C’est maintenant donc que ma vie débute. Je suis sortie de chez-moi en chemise de nuit, pieds nus. Sans rien. J’avais tué mes parents. Nous étions en été, il ne faisait pas trop froid mais un violent orage grondait, il pleuvait fort, des éclairs zébraient le ciel noir et il tonnait à peu près une fois par minute. La déflagration me fichait à chaque fois une trouille bleue. Comme je ne savais absolument pas où aller et que je n’avais pas envie de rencontrer quelqu'un, je me suis dirigée au hasard vers la forêt.

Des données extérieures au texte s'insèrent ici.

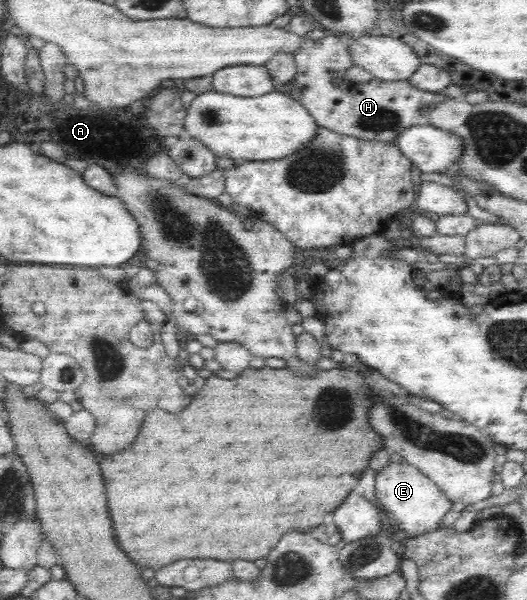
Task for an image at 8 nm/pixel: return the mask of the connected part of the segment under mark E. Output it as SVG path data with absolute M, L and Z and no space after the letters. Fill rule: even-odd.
M391 462L376 474L376 496L379 504L393 514L403 540L418 537L439 529L452 502L420 470L409 464Z

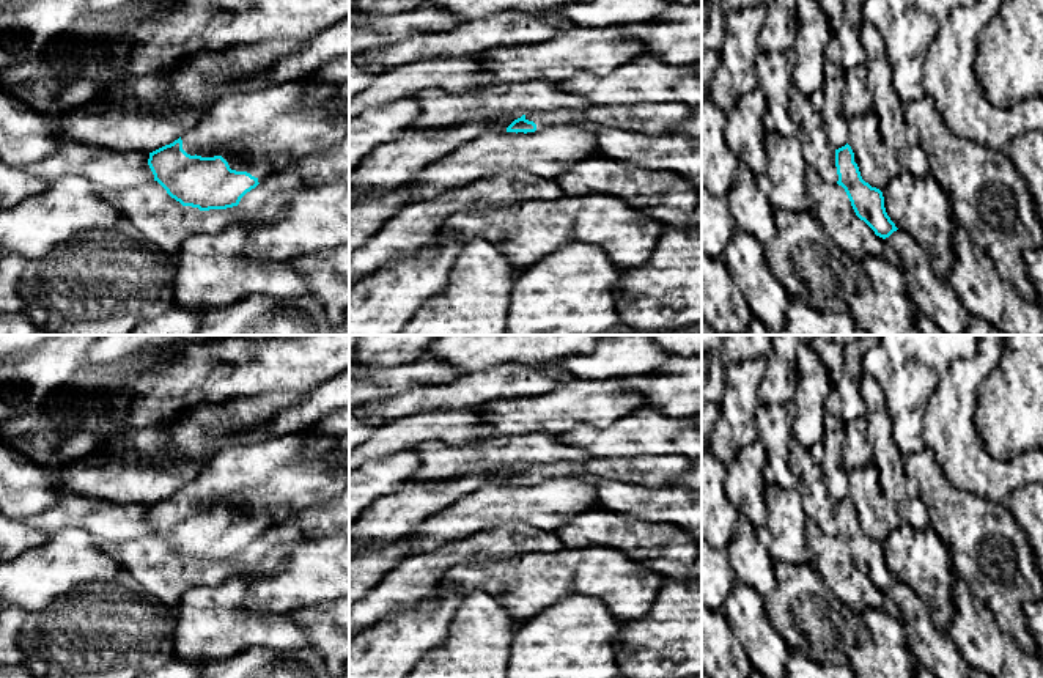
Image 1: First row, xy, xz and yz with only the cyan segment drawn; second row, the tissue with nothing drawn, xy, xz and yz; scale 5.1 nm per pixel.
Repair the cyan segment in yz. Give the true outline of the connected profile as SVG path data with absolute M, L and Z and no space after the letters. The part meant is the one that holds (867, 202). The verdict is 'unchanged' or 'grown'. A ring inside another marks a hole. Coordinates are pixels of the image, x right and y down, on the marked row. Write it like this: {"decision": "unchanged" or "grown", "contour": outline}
{"decision": "unchanged", "contour": "M848 143L835 149L835 167L837 184L845 189L856 216L883 239L897 231L898 228L886 212L883 192L862 179Z"}

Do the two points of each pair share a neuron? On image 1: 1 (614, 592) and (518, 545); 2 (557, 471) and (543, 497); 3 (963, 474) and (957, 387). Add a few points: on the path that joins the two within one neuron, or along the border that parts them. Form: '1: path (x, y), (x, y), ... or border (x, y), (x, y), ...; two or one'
1: border (537, 551), (494, 557); two
2: border (579, 477), (549, 479); two
3: path (960, 452), (957, 445), (957, 409); one

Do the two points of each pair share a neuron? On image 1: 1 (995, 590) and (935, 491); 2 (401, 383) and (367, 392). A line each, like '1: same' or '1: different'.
1: same
2: same

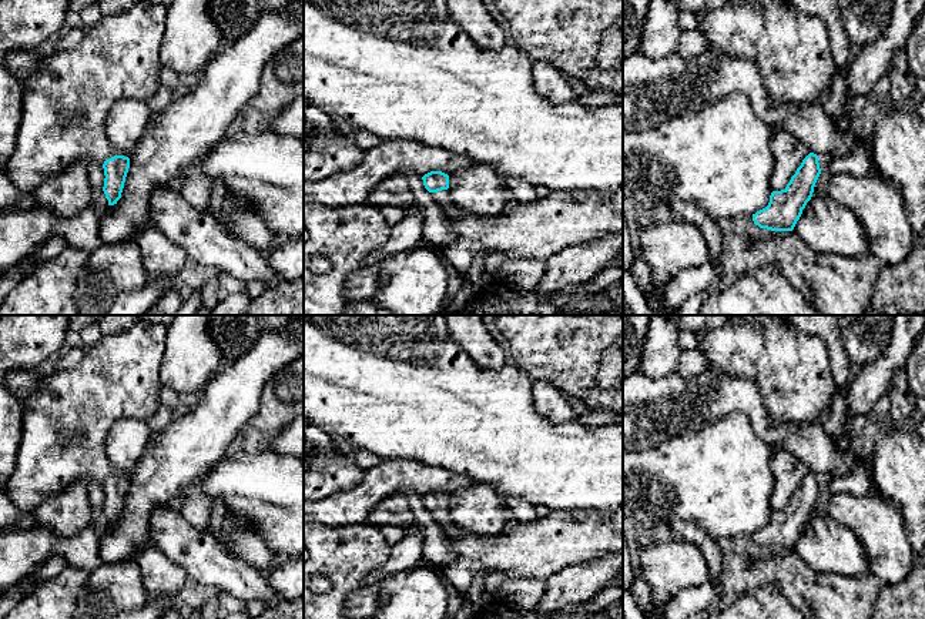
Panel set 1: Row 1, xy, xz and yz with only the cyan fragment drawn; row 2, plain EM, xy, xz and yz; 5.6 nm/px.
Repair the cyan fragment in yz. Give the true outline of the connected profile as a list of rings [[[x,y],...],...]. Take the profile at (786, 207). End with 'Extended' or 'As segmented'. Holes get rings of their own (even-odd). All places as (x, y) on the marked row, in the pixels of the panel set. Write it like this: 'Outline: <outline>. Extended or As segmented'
Outline: [[[810,153],[787,187],[781,191],[772,191],[768,205],[753,214],[754,224],[771,231],[792,231],[812,197],[820,174],[831,161],[832,157],[830,154]]]. Extended

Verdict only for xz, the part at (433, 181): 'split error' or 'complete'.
split error

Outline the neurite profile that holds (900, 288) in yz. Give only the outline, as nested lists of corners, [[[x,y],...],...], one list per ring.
[[[925,232],[902,262],[884,264],[867,315],[925,314]]]

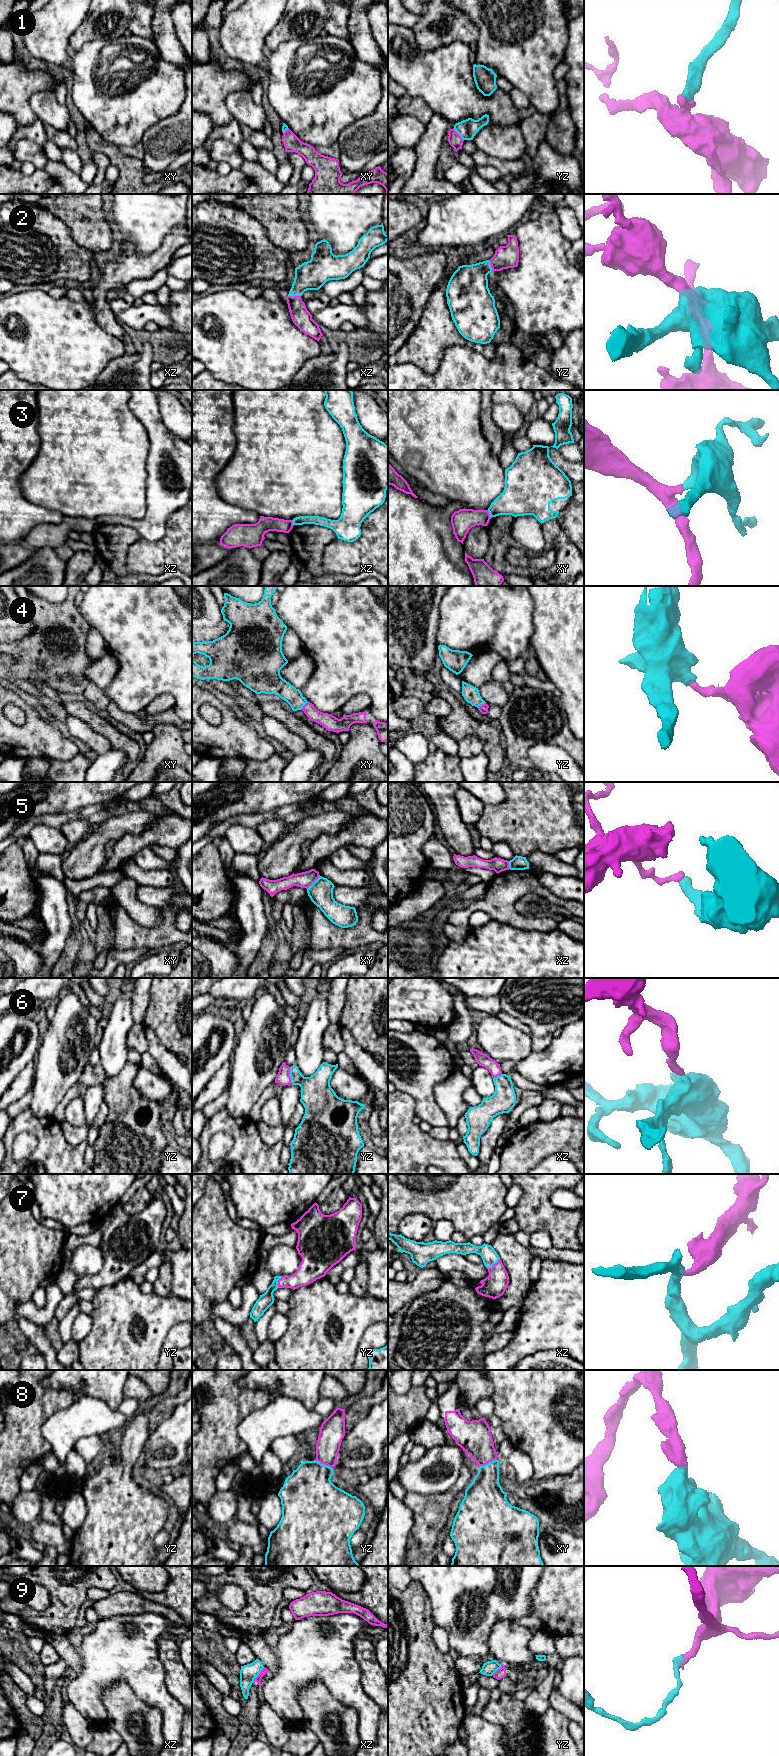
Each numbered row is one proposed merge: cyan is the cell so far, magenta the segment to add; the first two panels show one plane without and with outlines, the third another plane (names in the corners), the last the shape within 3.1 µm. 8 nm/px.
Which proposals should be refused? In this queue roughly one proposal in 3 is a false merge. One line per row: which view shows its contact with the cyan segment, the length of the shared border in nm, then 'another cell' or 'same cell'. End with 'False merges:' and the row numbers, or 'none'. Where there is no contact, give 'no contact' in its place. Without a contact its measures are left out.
1: contact in yz; length 130 nm; same cell
2: contact in xz; length 100 nm; same cell
3: contact in xy; length 70 nm; another cell
4: contact in yz; length 80 nm; another cell
5: contact in xy; length 160 nm; another cell
6: contact in yz; length 130 nm; same cell
7: contact in xz; length 130 nm; same cell
8: contact in yz; length 170 nm; same cell
9: contact in xz; length 150 nm; another cell
False merges: 3, 4, 5, 9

Il s’agissait sûrement du pire choix possible mais je ne m’en suis rendue compte que bien trop tard. Sur le moment, complètement hébétée, mon seul but était de marcher pour éviter de trop réfléchir et aussi parce qu’on m’avait toujours dit que la foudre préfère les cibles immobiles. J’ai donc parcouru le petit chemin pierreux qui conduisait aux bois dans un état d’abandon étrange. Les cailloux blessaient mes pieds, j’étais trempée comme une soupe, la route était longue et je crois vraiment que durant tout ce temps, je n’ai pensé à rien. Puis, à un moment donné, j’ai levé la tête et regardé autour de moi.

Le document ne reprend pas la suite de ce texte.